Data for this task.
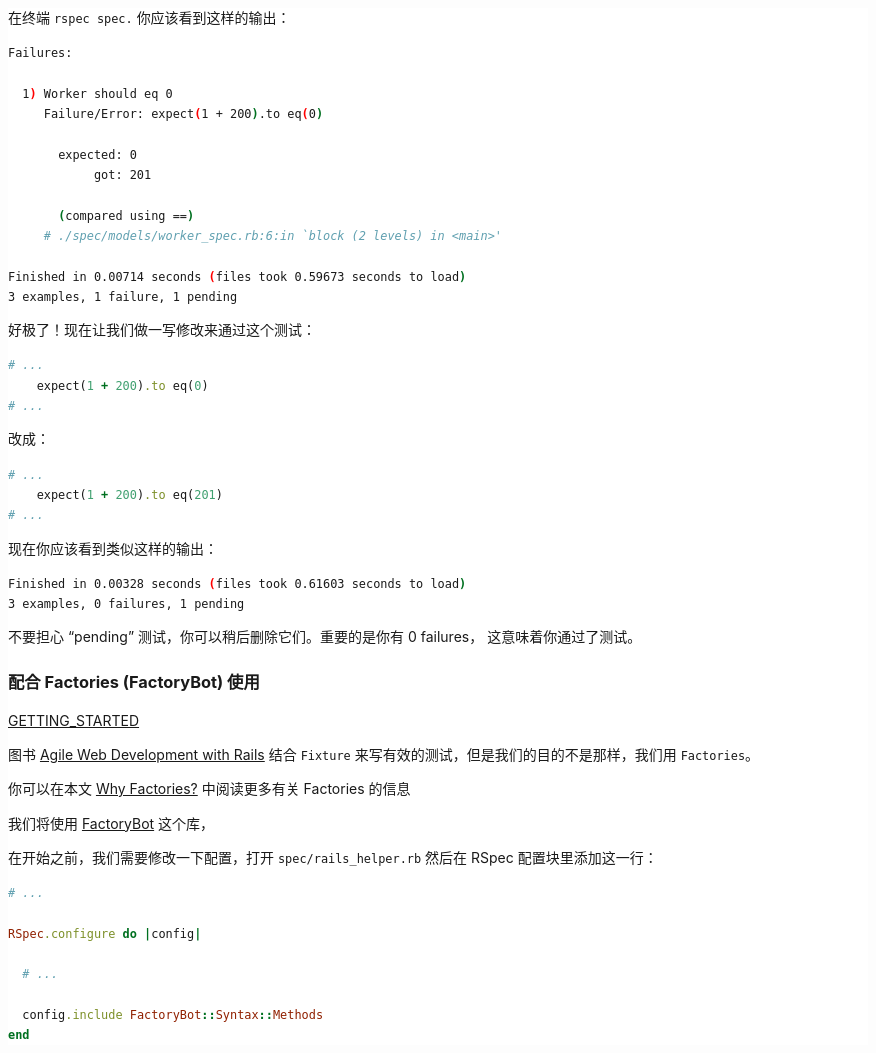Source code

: 在终端 `rspec spec.` 你应该看到这样的输出：
```bash
Failures:

  1) Worker should eq 0
     Failure/Error: expect(1 + 200).to eq(0)

       expected: 0
            got: 201

       (compared using ==)
     # ./spec/models/worker_spec.rb:6:in `block (2 levels) in <main>'

Finished in 0.00714 seconds (files took 0.59673 seconds to load)
3 examples, 1 failure, 1 pending

```

好极了！现在让我们做一写修改来通过这个测试：
```ruby
# ...
    expect(1 + 200).to eq(0)
# ...
```
改成：
```ruby
# ...
    expect(1 + 200).to eq(201)
# ...
```

现在你应该看到类似这样的输出：
```bash
Finished in 0.00328 seconds (files took 0.61603 seconds to load)
3 examples, 0 failures, 1 pending
```

不要担心 “pending” 测试，你可以稍后删除它们。重要的是你有 0 failures， 这意味着你通过了测试。

### 配合 Factories (FactoryBot) 使用

[GETTING_STARTED](https://github.com/thoughtbot/factory_bot/blob/master/GETTING_STARTED.md)

图书 [Agile Web Development with Rails](https://pragprog.com/book/rails51/agile-web-development-with-rails-5-1) 结合 `Fixture` 来写有效的测试，但是我们的目的不是那样，我们用 `Factories`。

你可以在本文 [Why Factories?](https://robots.thoughtbot.com/why-factories) 中阅读更多有关 Factories 的信息

我们将使用 [FactoryBot](https://github.com/thoughtbot/factory_bot_rails) 这个库，

在开始之前，我们需要修改一下配置，打开 `spec/rails_helper.rb` 然后在 RSpec 配置块里添加这一行：
```ruby
# ...

RSpec.configure do |config|

  # ...

  config.include FactoryBot::Syntax::Methods
end

```
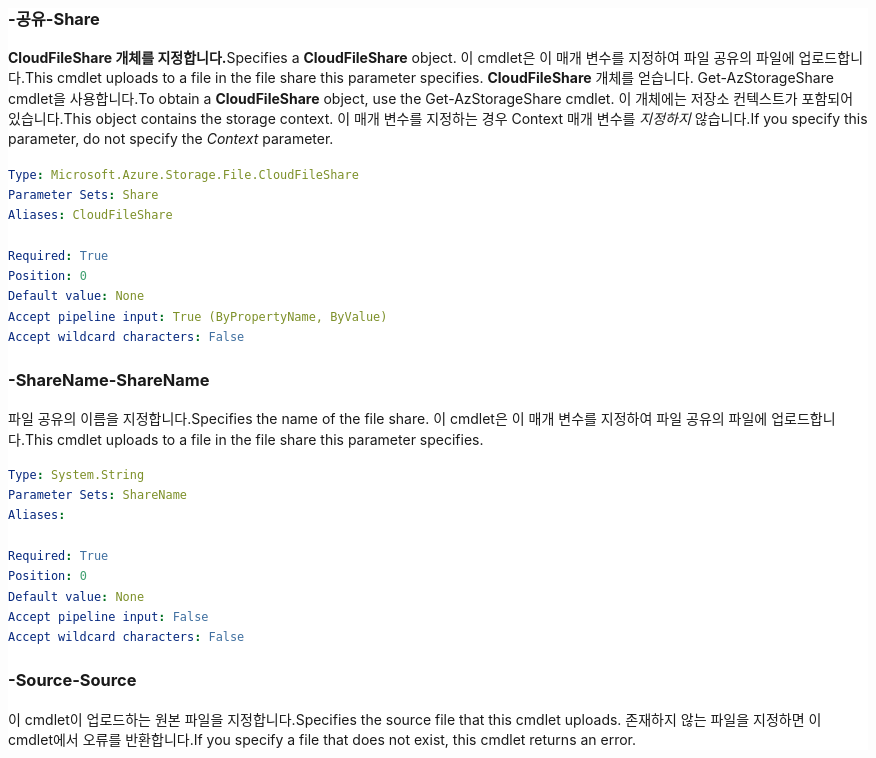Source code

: ### <span data-ttu-id="59e96-164">-공유</span><span class="sxs-lookup"><span data-stu-id="59e96-164">-Share</span></span>
<span data-ttu-id="59e96-165">**CloudFileShare 개체를 지정합니다.**</span><span class="sxs-lookup"><span data-stu-id="59e96-165">Specifies a **CloudFileShare** object.</span></span>
<span data-ttu-id="59e96-166">이 cmdlet은 이 매개 변수를 지정하여 파일 공유의 파일에 업로드합니다.</span><span class="sxs-lookup"><span data-stu-id="59e96-166">This cmdlet uploads to a file in the file share this parameter specifies.</span></span>
<span data-ttu-id="59e96-167">**CloudFileShare** 개체를 얻습니다. Get-AzStorageShare cmdlet을 사용합니다.</span><span class="sxs-lookup"><span data-stu-id="59e96-167">To obtain a **CloudFileShare** object, use the Get-AzStorageShare cmdlet.</span></span>
<span data-ttu-id="59e96-168">이 개체에는 저장소 컨텍스트가 포함되어 있습니다.</span><span class="sxs-lookup"><span data-stu-id="59e96-168">This object contains the storage context.</span></span>
<span data-ttu-id="59e96-169">이 매개 변수를 지정하는 경우 Context 매개 변수를 *지정하지* 않습니다.</span><span class="sxs-lookup"><span data-stu-id="59e96-169">If you specify this parameter, do not specify the *Context* parameter.</span></span>

```yaml
Type: Microsoft.Azure.Storage.File.CloudFileShare
Parameter Sets: Share
Aliases: CloudFileShare

Required: True
Position: 0
Default value: None
Accept pipeline input: True (ByPropertyName, ByValue)
Accept wildcard characters: False
```

### <span data-ttu-id="59e96-170">-ShareName</span><span class="sxs-lookup"><span data-stu-id="59e96-170">-ShareName</span></span>
<span data-ttu-id="59e96-171">파일 공유의 이름을 지정합니다.</span><span class="sxs-lookup"><span data-stu-id="59e96-171">Specifies the name of the file share.</span></span>
<span data-ttu-id="59e96-172">이 cmdlet은 이 매개 변수를 지정하여 파일 공유의 파일에 업로드합니다.</span><span class="sxs-lookup"><span data-stu-id="59e96-172">This cmdlet uploads to a file in the file share this parameter specifies.</span></span>

```yaml
Type: System.String
Parameter Sets: ShareName
Aliases:

Required: True
Position: 0
Default value: None
Accept pipeline input: False
Accept wildcard characters: False
```

### <span data-ttu-id="59e96-173">-Source</span><span class="sxs-lookup"><span data-stu-id="59e96-173">-Source</span></span>
<span data-ttu-id="59e96-174">이 cmdlet이 업로드하는 원본 파일을 지정합니다.</span><span class="sxs-lookup"><span data-stu-id="59e96-174">Specifies the source file that this cmdlet uploads.</span></span>
<span data-ttu-id="59e96-175">존재하지 않는 파일을 지정하면 이 cmdlet에서 오류를 반환합니다.</span><span class="sxs-lookup"><span data-stu-id="59e96-175">If you specify a file that does not exist, this cmdlet returns an error.</span></span>
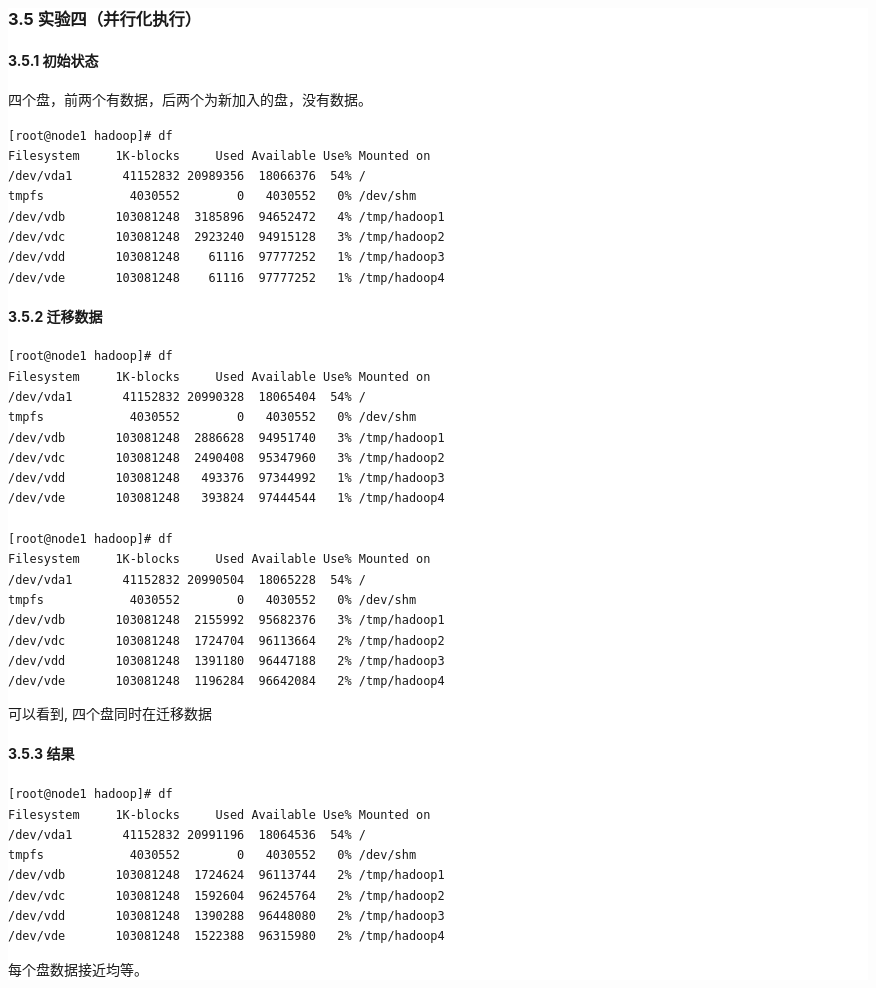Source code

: ### 3.5 实验四（并行化执行）
#### 3.5.1 初始状态
四个盘，前两个有数据，后两个为新加入的盘，没有数据。
```
[root@node1 hadoop]# df
Filesystem     1K-blocks     Used Available Use% Mounted on
/dev/vda1       41152832 20989356  18066376  54% /
tmpfs            4030552        0   4030552   0% /dev/shm
/dev/vdb       103081248  3185896  94652472   4% /tmp/hadoop1
/dev/vdc       103081248  2923240  94915128   3% /tmp/hadoop2
/dev/vdd       103081248    61116  97777252   1% /tmp/hadoop3
/dev/vde       103081248    61116  97777252   1% /tmp/hadoop4
```
#### 3.5.2 迁移数据
```
[root@node1 hadoop]# df
Filesystem     1K-blocks     Used Available Use% Mounted on
/dev/vda1       41152832 20990328  18065404  54% /
tmpfs            4030552        0   4030552   0% /dev/shm
/dev/vdb       103081248  2886628  94951740   3% /tmp/hadoop1
/dev/vdc       103081248  2490408  95347960   3% /tmp/hadoop2
/dev/vdd       103081248   493376  97344992   1% /tmp/hadoop3
/dev/vde       103081248   393824  97444544   1% /tmp/hadoop4

[root@node1 hadoop]# df
Filesystem     1K-blocks     Used Available Use% Mounted on
/dev/vda1       41152832 20990504  18065228  54% /
tmpfs            4030552        0   4030552   0% /dev/shm
/dev/vdb       103081248  2155992  95682376   3% /tmp/hadoop1
/dev/vdc       103081248  1724704  96113664   2% /tmp/hadoop2
/dev/vdd       103081248  1391180  96447188   2% /tmp/hadoop3
/dev/vde       103081248  1196284  96642084   2% /tmp/hadoop4
```
可以看到, 四个盘同时在迁移数据
#### 3.5.3 结果
```
[root@node1 hadoop]# df
Filesystem     1K-blocks     Used Available Use% Mounted on
/dev/vda1       41152832 20991196  18064536  54% /
tmpfs            4030552        0   4030552   0% /dev/shm
/dev/vdb       103081248  1724624  96113744   2% /tmp/hadoop1
/dev/vdc       103081248  1592604  96245764   2% /tmp/hadoop2
/dev/vdd       103081248  1390288  96448080   2% /tmp/hadoop3
/dev/vde       103081248  1522388  96315980   2% /tmp/hadoop4
```
每个盘数据接近均等。









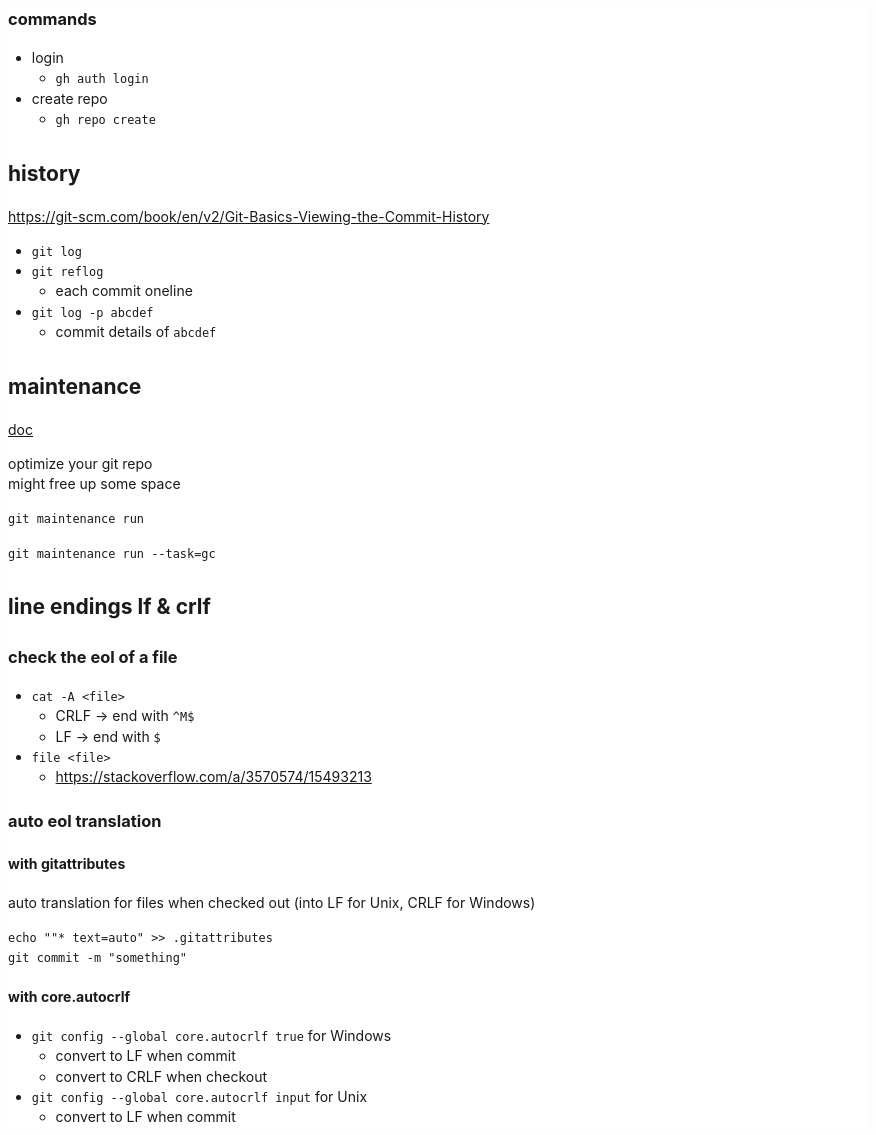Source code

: ### commands
- login
	- `gh auth login`
- create repo
	- `gh repo create`

## history
<https://git-scm.com/book/en/v2/Git-Basics-Viewing-the-Commit-History>
- `git log`
- `git reflog`
	- each commit oneline
- `git log -p abcdef`
	- commit details of `abcdef`

## maintenance
[doc](https://git-scm.com/docs/git-maintenance)

optimize your git repo  
might free up some space

```
git maintenance run
```

```
git maintenance run --task=gc
```

## line endings lf & crlf
### check the eol of a file
- `cat -A <file>`
	- CRLF -> end with `^M$`
	- LF -> end with `$`
- `file <file>`
	- <https://stackoverflow.com/a/3570574/15493213>

### auto eol translation
#### with gitattributes
auto translation for files when checked out (into LF for Unix, CRLF for Windows)  
```
echo ""* text=auto" >> .gitattributes
git commit -m "something"
```

#### with core.autocrlf
- `git config --global core.autocrlf true` for Windows
	- convert to LF when commit
	- convert to CRLF when checkout
- `git config --global core.autocrlf input` for Unix
	- convert to LF when commit
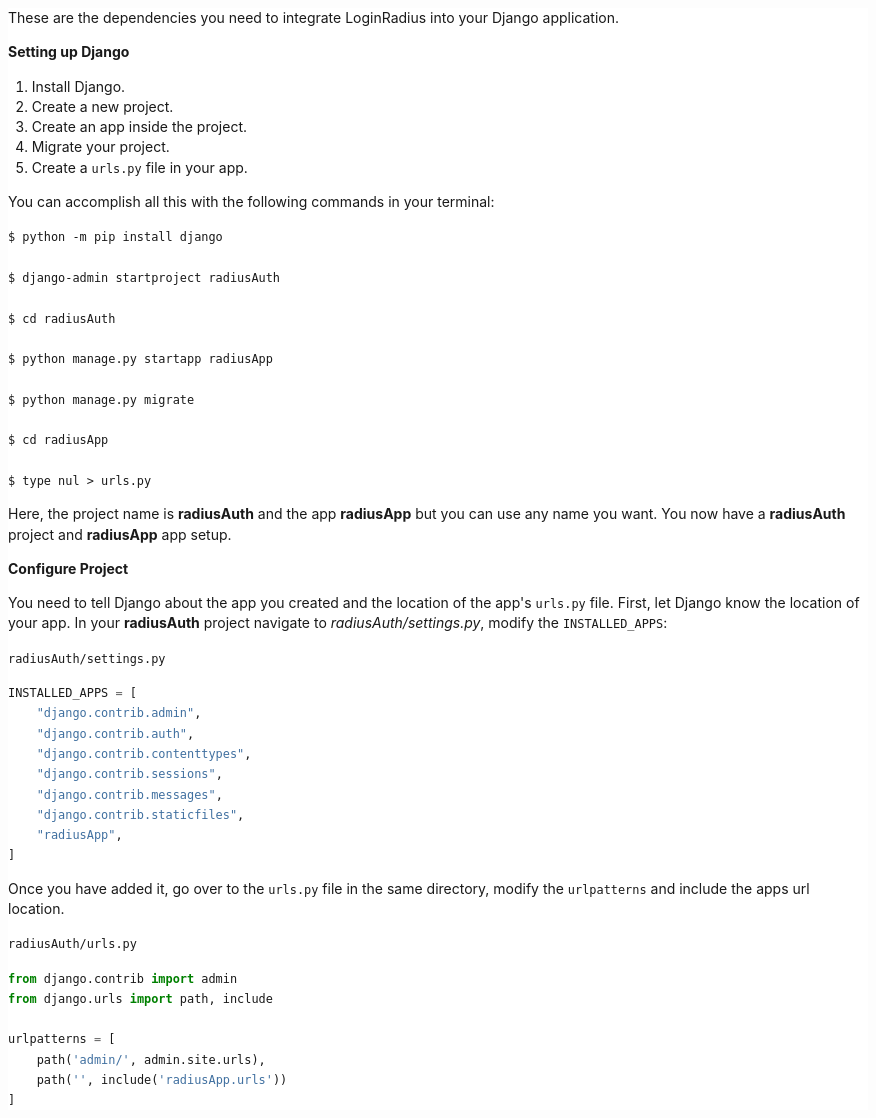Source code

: These are the dependencies you need to integrate LoginRadius into your Django application.

**Setting up Django**
1. Install Django.
2. Create a new project.
3. Create an app inside the project.
4. Migrate your project.
5. Create a `urls.py` file in your app.

You can accomplish all this with the following commands in your terminal:

```plaintext
$ python -m pip install django

$ django-admin startproject radiusAuth

$ cd radiusAuth

$ python manage.py startapp radiusApp

$ python manage.py migrate

$ cd radiusApp

$ type nul > urls.py
```

Here, the project name is **radiusAuth** and the app **radiusApp** but you can use any name you want.
You now have a **radiusAuth** project and **radiusApp** app setup.

**Configure Project**

You need to tell Django about the app you created and the location of the app's `urls.py` file. 
First, let Django know the location of your app.
In your **radiusAuth** project navigate to *radiusAuth/settings.py*, modify the `INSTALLED_APPS`:

`radiusAuth/settings.py`

```python
INSTALLED_APPS = [
    "django.contrib.admin",
    "django.contrib.auth",
    "django.contrib.contenttypes",
    "django.contrib.sessions",
    "django.contrib.messages",
    "django.contrib.staticfiles",
    "radiusApp",
]
```

Once you have added it, go over to the `urls.py` file in the same directory, modify the `urlpatterns` and include the apps url location.

`radiusAuth/urls.py`

```python
from django.contrib import admin
from django.urls import path, include

urlpatterns = [
    path('admin/', admin.site.urls),
    path('', include('radiusApp.urls'))
]
```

Problem to solve.
Each line above where the word "took" occurs should be copied out.

Output of the task.
Finished in 0.00714 seconds (files took 0.59673 seconds to load)
Finished in 0.00328 seconds (files took 0.61603 seconds to load)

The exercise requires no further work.